= Work task =
Whatever appears in the listing, return all of it exactly.

= Records provided =
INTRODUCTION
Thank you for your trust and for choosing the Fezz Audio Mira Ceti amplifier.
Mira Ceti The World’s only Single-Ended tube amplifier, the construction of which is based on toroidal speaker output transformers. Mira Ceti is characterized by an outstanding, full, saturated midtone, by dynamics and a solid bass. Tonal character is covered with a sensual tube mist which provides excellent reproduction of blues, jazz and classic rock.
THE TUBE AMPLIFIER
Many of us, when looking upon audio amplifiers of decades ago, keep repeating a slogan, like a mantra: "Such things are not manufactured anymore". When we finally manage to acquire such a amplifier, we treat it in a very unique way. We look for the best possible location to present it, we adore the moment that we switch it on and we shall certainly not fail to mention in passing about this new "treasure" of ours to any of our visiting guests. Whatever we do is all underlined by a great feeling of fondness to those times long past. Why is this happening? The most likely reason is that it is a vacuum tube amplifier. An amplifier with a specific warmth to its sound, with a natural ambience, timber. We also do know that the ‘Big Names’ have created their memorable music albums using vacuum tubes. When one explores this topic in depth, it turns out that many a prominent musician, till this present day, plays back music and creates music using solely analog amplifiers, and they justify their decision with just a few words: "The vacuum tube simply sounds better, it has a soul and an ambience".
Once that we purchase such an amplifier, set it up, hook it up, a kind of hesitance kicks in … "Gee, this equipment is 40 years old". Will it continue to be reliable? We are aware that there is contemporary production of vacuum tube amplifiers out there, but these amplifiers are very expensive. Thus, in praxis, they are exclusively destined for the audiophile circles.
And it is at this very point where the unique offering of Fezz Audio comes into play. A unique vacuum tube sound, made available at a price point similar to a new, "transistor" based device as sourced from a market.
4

= Reply to the task =
INTRODUCTION
Thank you for your trust and for choosing the Fezz Audio Mira Ceti amplifier.
Mira Ceti The World’s only Single-Ended tube amplifier, the construction of which is based on toroidal speaker output transformers. Mira Ceti is characterized by an outstanding, full, saturated midtone, by dynamics and a solid bass. Tonal character is covered with a sensual tube mist which provides excellent reproduction of blues, jazz and classic rock.
THE TUBE AMPLIFIER
Many of us, when looking upon audio amplifiers of decades ago, keep repeating a slogan, like a mantra: "Such things are not manufactured anymore". When we finally manage to acquire such a amplifier, we treat it in a very unique way. We look for the best possible location to present it, we adore the moment that we switch it on and we shall certainly not fail to mention in passing about this new "treasure" of ours to any of our visiting guests. Whatever we do is all underlined by a great feeling of fondness to those times long past. Why is this happening? The most likely reason is that it is a vacuum tube amplifier. An amplifier with a specific warmth to its sound, with a natural ambience, timber. We also do know that the ‘Big Names’ have created their memorable music albums using vacuum tubes. When one explores this topic in depth, it turns out that many a prominent musician, till this present day, plays back music and creates music using solely analog amplifiers, and they justify their decision with just a few words: "The vacuum tube simply sounds better, it has a soul and an ambience".
Once that we purchase such an amplifier, set it up, hook it up, a kind of hesitance kicks in … "Gee, this equipment is 40 years old". Will it continue to be reliable? We are aware that there is contemporary production of vacuum tube amplifiers out there, but these amplifiers are very expensive. Thus, in praxis, they are exclusively destined for the audiophile circles.
And it is at this very point where the unique offering of Fezz Audio comes into play. A unique vacuum tube sound, made available at a price point similar to a new, "transistor" based device as sourced from a market.
4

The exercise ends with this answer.